ST. LOUIS – The latest FOX 2, Emerson College-The Hill poll shows Missouri Republican U.S. Senate candidate Eric Schmitt in a commanding lead over Democratic challenger Trudy Busch Valentine.
Of more than 1,100 people sampled in the survey, most say they’re very likely to vote. Missouri Attorney General Schmitt has an 11-percentage point lead over Valentine. Ten percent of those polled are undecided.
“Busch Valentine is favorable but trailing by a significant margin,” said Spencer Kimball, executive director of Emerson College Polling.
Thirty-three percent of the people sampled have a very favorable view of Eric Schmitt.
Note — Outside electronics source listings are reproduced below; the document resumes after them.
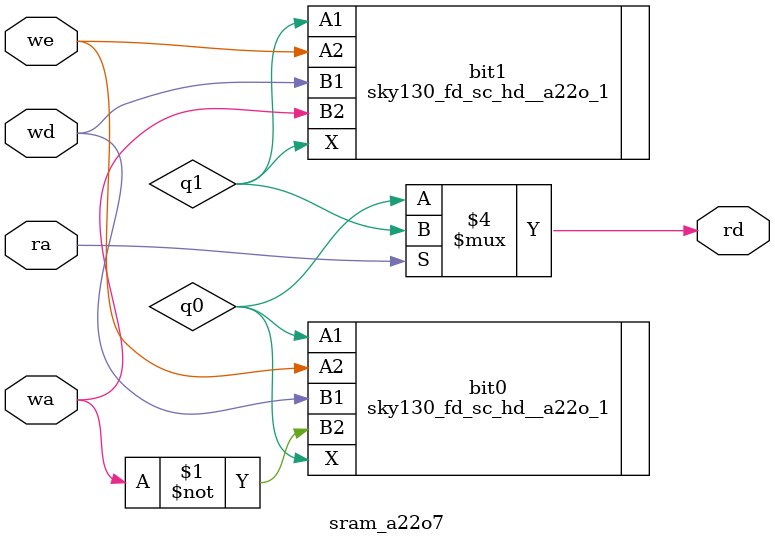
<source format=v>
/*
 * Copyright (c) 2024 Tommy Thorn
 * SPDX-License-Identifier: Apache-2.0
 */

`default_nettype none

module tt_um_tommythorn_tt09_sram (
    input  wire [7:0] ui_in,    // Dedicated inputs
    output wire [7:0] uo_out,   // Dedicated outputs
    input  wire [7:0] uio_in,   // IOs: Input path
    output wire [7:0] uio_out,  // IOs: Output path
    output wire [7:0] uio_oe,   // IOs: Enable path (active high: 0=input, 1=output)
    input  wire       ena,      // always 1 when the design is powered, so you can ignore it
    input  wire       clk,      // clock
    input  wire       rst_n     // reset_n - low to reset
);

  // All output pins must be assigned. If not used, assign to 0.
  assign uio_out = 0;
  assign uio_oe  = 0;

   // sram_latch sram_inst
   // sram_mux sram_inst
   sram_a22o7 sram_inst
     (.wa(ui_in[0]),
      .we(ui_in[1]),
      .wd(ui_in[2]),
      .ra(ui_in[3]),
      .rd(uo_out[0]));

  // List all unused inputs to prevent warnings
  wire _unused = &{ena, clk, rst_n, 1'b0};
endmodule

module sram_latch12
  (input wire  wa,
   input wire  we,
   input wire  wd,
   input wire  ra,
   output wire rd);

   reg	       mem[1:0];

`ifdef verilator
   always_latch @* if (we) mem[wa] = wd;
`else
   always @* if (we) mem[wa] = wd;
`endif
   assign rd = mem[ra];
endmodule

module sram_mux9
  (input wire  wa,
   input wire  we,
   input wire  wd,
   input wire  ra,
   output wire rd);

   wire	       q0, q1;
   sky130_fd_sc_hd__mux2_1 mux0 (.X(q0), .A0(q0), .A1(wd), .S(we && wa == 0));
   sky130_fd_sc_hd__mux2_1 mux1 (.X(q1), .A0(q1), .A1(wd), .S(we && wa == 1));
   assign rd = ra == 0 ? q0 : q1;
endmodule

module sram_a22o7
  (input wire  wa,
   input wire  we,
   input wire  wd,
   input wire  ra,
   output wire rd);

   wire	       q0, q1;
   sky130_fd_sc_hd__a22o_1 bit0( .X(q0), .A1(q0), .A2(we), .B1(wd), .B2(wa == 0));
   sky130_fd_sc_hd__a22o_1 bit1( .X(q1), .A1(q1), .A2(we), .B1(wd), .B2(wa == 1));
   assign rd = ra == 0 ? q0 : q1;
endmodule


</source>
Twenty percent have a somewhat favorable view of him.
“He’s over that 50 percent threshold for voters, and Busch Valentine’s in the 40s, so she has a lot more work to do to improve her name recognition,” Kimball said. “So, I think at this stage in the race, he’s really winning on the name recognition, which obviously carries a lot of weight in the state.”
The Schmitt campaign responded with this following statement:
“Poll after poll have affirmed that Missourians want a U.S. Senator, who will fight for working families and stop the reckless inflation-creating policies of the left and Joe Biden. The heiress Valentine doesn’t understand the plight of working Missourians or the harm caused by inflation because higher prices for everything means nothing to an heiress with access to tens of millions of dollars.”
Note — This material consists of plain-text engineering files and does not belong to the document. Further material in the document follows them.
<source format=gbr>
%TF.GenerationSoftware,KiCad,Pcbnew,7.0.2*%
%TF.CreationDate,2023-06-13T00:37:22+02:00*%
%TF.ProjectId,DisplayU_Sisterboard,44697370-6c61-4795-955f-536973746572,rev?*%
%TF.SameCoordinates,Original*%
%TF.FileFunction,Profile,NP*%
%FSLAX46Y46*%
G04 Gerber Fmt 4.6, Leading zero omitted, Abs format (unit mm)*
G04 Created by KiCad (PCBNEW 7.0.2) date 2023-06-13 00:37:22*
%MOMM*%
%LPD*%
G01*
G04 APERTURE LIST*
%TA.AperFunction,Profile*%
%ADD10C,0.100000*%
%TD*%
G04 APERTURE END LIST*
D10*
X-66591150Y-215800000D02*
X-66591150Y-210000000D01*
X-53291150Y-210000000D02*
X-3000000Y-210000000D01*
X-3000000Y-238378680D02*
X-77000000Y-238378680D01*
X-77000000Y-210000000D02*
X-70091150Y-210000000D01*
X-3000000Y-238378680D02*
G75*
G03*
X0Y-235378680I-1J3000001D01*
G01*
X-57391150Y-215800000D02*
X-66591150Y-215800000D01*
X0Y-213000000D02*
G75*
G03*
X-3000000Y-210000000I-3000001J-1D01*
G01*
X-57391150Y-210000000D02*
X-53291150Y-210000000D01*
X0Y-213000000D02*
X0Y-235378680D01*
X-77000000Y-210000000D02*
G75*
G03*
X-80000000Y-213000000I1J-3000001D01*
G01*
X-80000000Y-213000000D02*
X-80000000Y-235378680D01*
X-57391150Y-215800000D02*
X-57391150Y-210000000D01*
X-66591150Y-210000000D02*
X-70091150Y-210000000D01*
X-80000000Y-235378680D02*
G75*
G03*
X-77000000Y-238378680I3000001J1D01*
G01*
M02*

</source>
The Busch Valentine campaign responded with a statement that reads in part:
“The results of this poll don’t show anything new. Eric Schmitt’s decades-long record as a career politician was always going to afford him an early publicity advantage.”
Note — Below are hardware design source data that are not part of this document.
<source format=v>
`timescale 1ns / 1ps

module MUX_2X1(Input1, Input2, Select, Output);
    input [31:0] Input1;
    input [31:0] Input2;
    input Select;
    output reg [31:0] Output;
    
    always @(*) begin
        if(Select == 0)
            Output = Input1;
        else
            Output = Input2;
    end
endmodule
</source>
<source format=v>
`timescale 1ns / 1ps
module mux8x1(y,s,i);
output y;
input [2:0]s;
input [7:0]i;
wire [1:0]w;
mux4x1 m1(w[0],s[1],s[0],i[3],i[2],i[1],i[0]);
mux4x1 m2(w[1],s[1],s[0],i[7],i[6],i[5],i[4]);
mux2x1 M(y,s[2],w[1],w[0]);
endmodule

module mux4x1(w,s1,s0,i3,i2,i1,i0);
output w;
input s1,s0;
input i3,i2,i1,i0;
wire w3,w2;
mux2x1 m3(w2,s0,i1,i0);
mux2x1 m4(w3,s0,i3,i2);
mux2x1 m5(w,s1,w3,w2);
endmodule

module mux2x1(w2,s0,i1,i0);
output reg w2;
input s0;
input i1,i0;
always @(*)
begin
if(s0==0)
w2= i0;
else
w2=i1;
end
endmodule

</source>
An advantage the Busch Valentine campaign says it’s working to narrow.
”This week, through our new ads, voters are now learning about his extreme positions of helping to sell nearly 150,000 acres of Missouri farmland to Communist China and racing to implement the most restrictive abortion ban in the country that strips millions of women of their basic freedoms,” said Jacob Long, communications director for Busch Valentine campaign.
The political newcomer and Anheuser-Busch heiress won her democratic primary by five-percent. Schmitt defeated his closest Republican primary challengers by 24 and 27-percent. Kimball said Republicans traditionally come together before the general election.
“On the other side, I find that the Democrats kind of hold that grudge a little bit longer and might take a little bit more time for those campaigns to come together, particularly because the Republicans are generally in line on the issues and the Democrats have more of a divide,” Kimball said. “I find on the progressive versus moderate wings of the party.”
Of the respondents, 45 percent said the economy, jobs, inflation, and taxes were the most important things determining their vote in November. Threats to democracy were second at 15 percent, and abortion was third at 13-percent.